__WORK ORDER__: Across the data below, count every line where the string "commerce" appears. Answer with the number alone.

__EXERCISE INPUTS__:
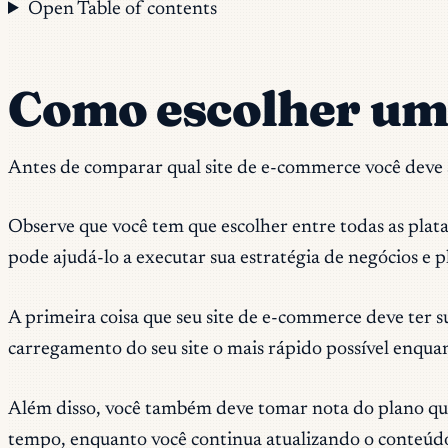
Open Table of contents
Como escolher um
Antes de comparar qual site de e-commerce você deve se
Observe que você tem que escolher entre todas as plat
pode ajudá-lo a executar sua estratégia de negócios e p
A primeira coisa que seu site de e-commerce deve ter s
carregamento do seu site o mais rápido possível enqua
Além disso, você também deve tomar nota do plano que 
tempo, enquanto você continua atualizando o conteúdo d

__SOLUTION TO THE EXERCISE__: 2